◆ Questions
A. In the opinion piece on prescription drug costs, how much would SB 41's new pharmacy fee be for each prescription?
B. Continue the opinion piece on prescription drug costs after its last sentence.

Rev. Dr. Lawrence E. VanHook. Courtesy of Rev. Dr. Lawrence E. VanHook.

By Rev. Dr. Lawrence E. VanHook

As a pastor and East Bay resident, I see firsthand how my community struggles with the rising cost of everyday living. A fellow pastor in Oakland recently told me he cuts his pills in half to make them last longer because of the crushing costs of drugs.

Meanwhile, community members are contending with skyrocketing grocery prices and a lack of affordable healthcare options, while businesses are being forced to close their doors.

Our community is hurting. Things have to change.

The most pressing issue that demands our leaders’ attention is rising healthcare costs, and particularly the rising cost of medications. Annual prescription drug costs in California have spiked by nearly 50% since 2018, from $9.1 billion to $13.6 billion.

Last month, Gov. Newsom included measures in his budget that would encourage greater transparency, accountability, and affordability across the prescription drug supply chain. His plan would deliver real relief to struggling Californians. It would also help expose the hidden markups and practices by big drug companies that push the prices of prescription drugs higher and higher. The legislature should follow the Governor’s lead and embrace sensible, fair regulations that will not raise the cost of medications.

Some lawmakers, however, have advanced legislation that would drive up healthcare costs and set communities like mine back further.

I’m particularly concerned with Senate Bill (SB) 41, sponsored by Sen. Scott Wiener (D-San Francisco), a carbon copy of a 2024 bill that I strongly opposed and Gov. Newsom rightly vetoed. This bill would impose significant healthcare costs on patients, small businesses, and working families, while allowing big drug companies to increase their profits.

SB 41 would impose a new $10.05 pharmacy fee for every prescription filled in California. This new fee, which would apply to millions of Californians, is roughly five times higher than the current average of $2.

◆ Data extracts

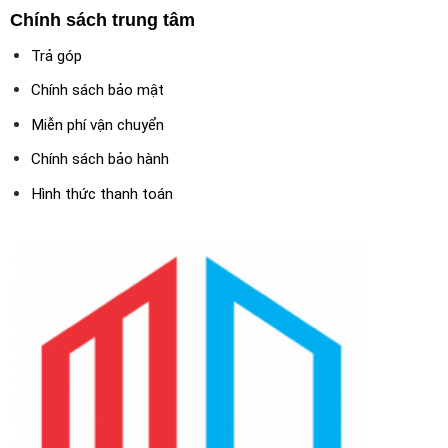
Chính sách trung tâm
Trả góp
Chính sách bảo mật
Miễn phí vận chuyển
Chính sách bảo hành
Hình thức thanh toán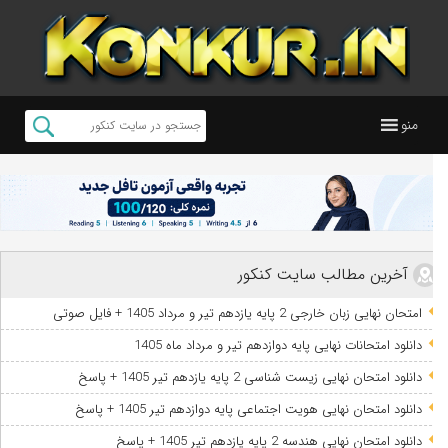
منو
آخرین مطالب سایت کنکور
امتحان نهایی زبان خارجی 2 پایه یازدهم تیر و مرداد 1405 + فایل صوتی
دانلود امتحانات نهایی پایه دوازدهم تیر و مرداد ماه 1405
دانلود امتحان نهایی زیست شناسی 2 پایه یازدهم تیر 1405 + پاسخ
دانلود امتحان نهایی هویت اجتماعی پایه دوازدهم تیر 1405 + پاسخ
دانلود امتحان نهایی هندسه 2 پایه یازدهم تیر 1405 + پاسخ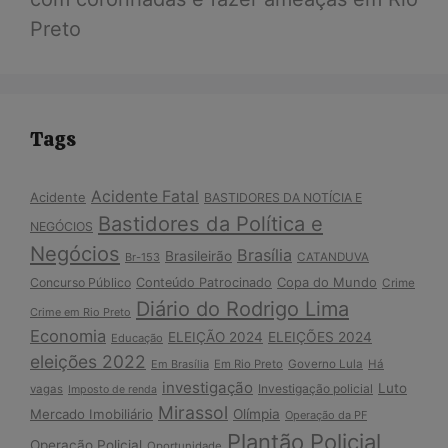
Preto
Tags
Acidente Fatal
Acidente
BASTIDORES DA NOTÍCIA E
Bastidores da Política e
NEGÓCIOS
Negócios
Brasília
Brasileirão
Br-153
CATANDUVA
Copa do Mundo
Concurso Público
Conteúdo Patrocinado
Crime
Diário do Rodrigo Lima
Crime em Rio Preto
Economia
ELEIÇÃO 2024
ELEIÇÕES 2024
Educação
eleições 2022
Em Brasília
Em Rio Preto
Governo Lula
Há
investigação
Luto
Investigação policial
vagas
Imposto de renda
Mirassol
Mercado Imobiliário
Olímpia
Operação da PF
Plantão Policial
Operação Policial
Oportunidade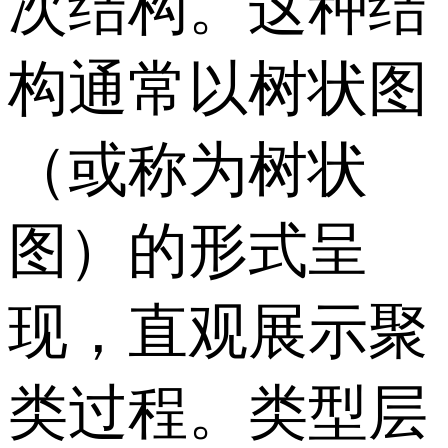
次结构。这种结
构通常以树状图
（或称为树状
图）的形式呈
现，直观展示聚
类过程。类型层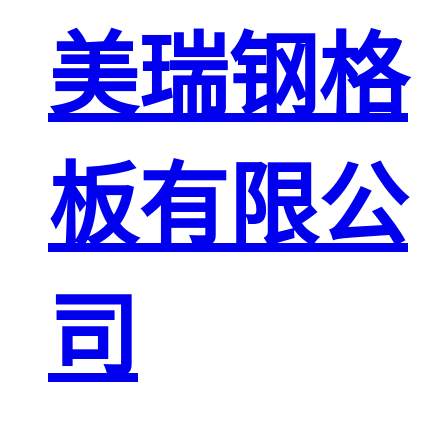
板
网格栅板
美瑞钢格
金属格栅板
板有限公
司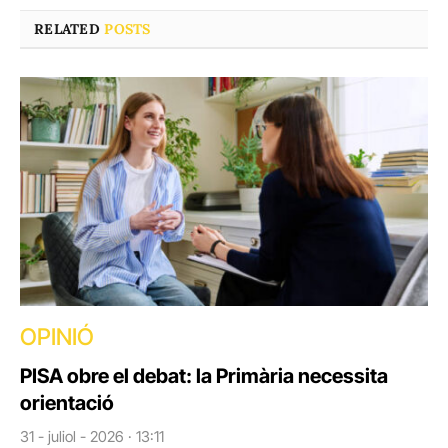
RELATED
POSTS
OPINIÓ
PISA obre el debat: la Primària necessita
orientació
31 - juliol - 2026 · 13:11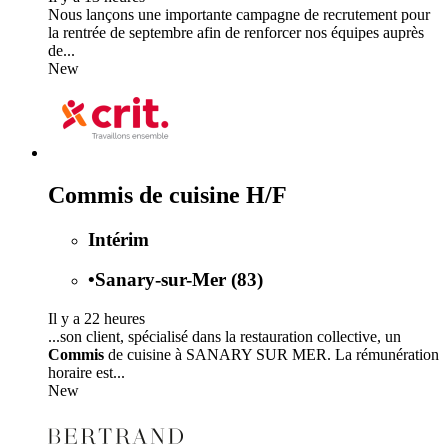
Nous lançons une importante campagne de recrutement pour
la rentrée de septembre afin de renforcer nos équipes auprès
de...
New
Commis de cuisine H/F
Intérim
•
Sanary-sur-Mer (83)
Il y a 22 heures
...son client, spécialisé dans la restauration collective, un
Commis
de cuisine à SANARY SUR MER. La rémunération
horaire est...
New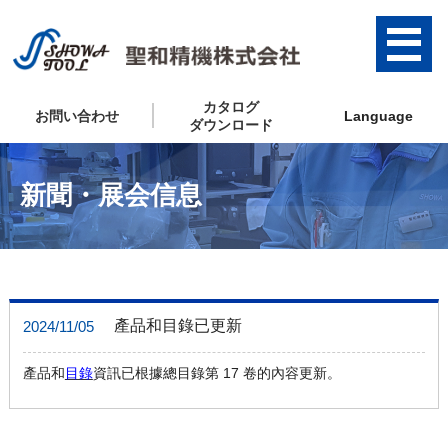
カタログ
お問い合わせ
Language
ダウンロード
新聞・展会信息
產品和目錄已更新
2024/11/05
產品和
目錄
資訊已根據總目錄第 17 卷的內容更新。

◆ Task-by-task results
A. $10.05 for every prescription filled in California.

B.
For example, a Bay Area family with five monthly prescriptions would be forced to shoulder about $500 more in annual health costs. If a small business covers 25 employees, each with four prescription fills per month (the national average), that would add nearly $10,000 per year in health care costs.

This bill would also restrict how health plan sponsors — like employers, unions, state plans, Medicare, and Medicaid — partner with pharmacy benefit managers (PBMs) to negotiate against big drug companies and deliver the lowest possible costs for employees and members. By mandating a flat fee for pharmacy benefit services, this misguided legislation would undercut your health plan’s ability to drive down costs while handing more profits to pharmaceutical manufacturers.

This bill would also endanger patients by eliminating safety requirements for pharmacies that dispense complex and costly specialty medications. Additionally, it would restrict home delivery for prescriptions, a convenient and affordable service that many families rely on.

Instead of repeating the same tired plan laid out in the big pharma-backed playbook, lawmakers should embrace Newsom’s transparency-first approach and prioritize our communities.

Let’s urge our state legislators to reject policies like SB 41 that would make a difficult situation even worse for communities like ours.

About the Author

Rev. Dr. VanHook is the founder and pastor of The Community Church in Oakland and the founder of The Charis House, a re-entry facility for men recovering from alcohol and drug abuse.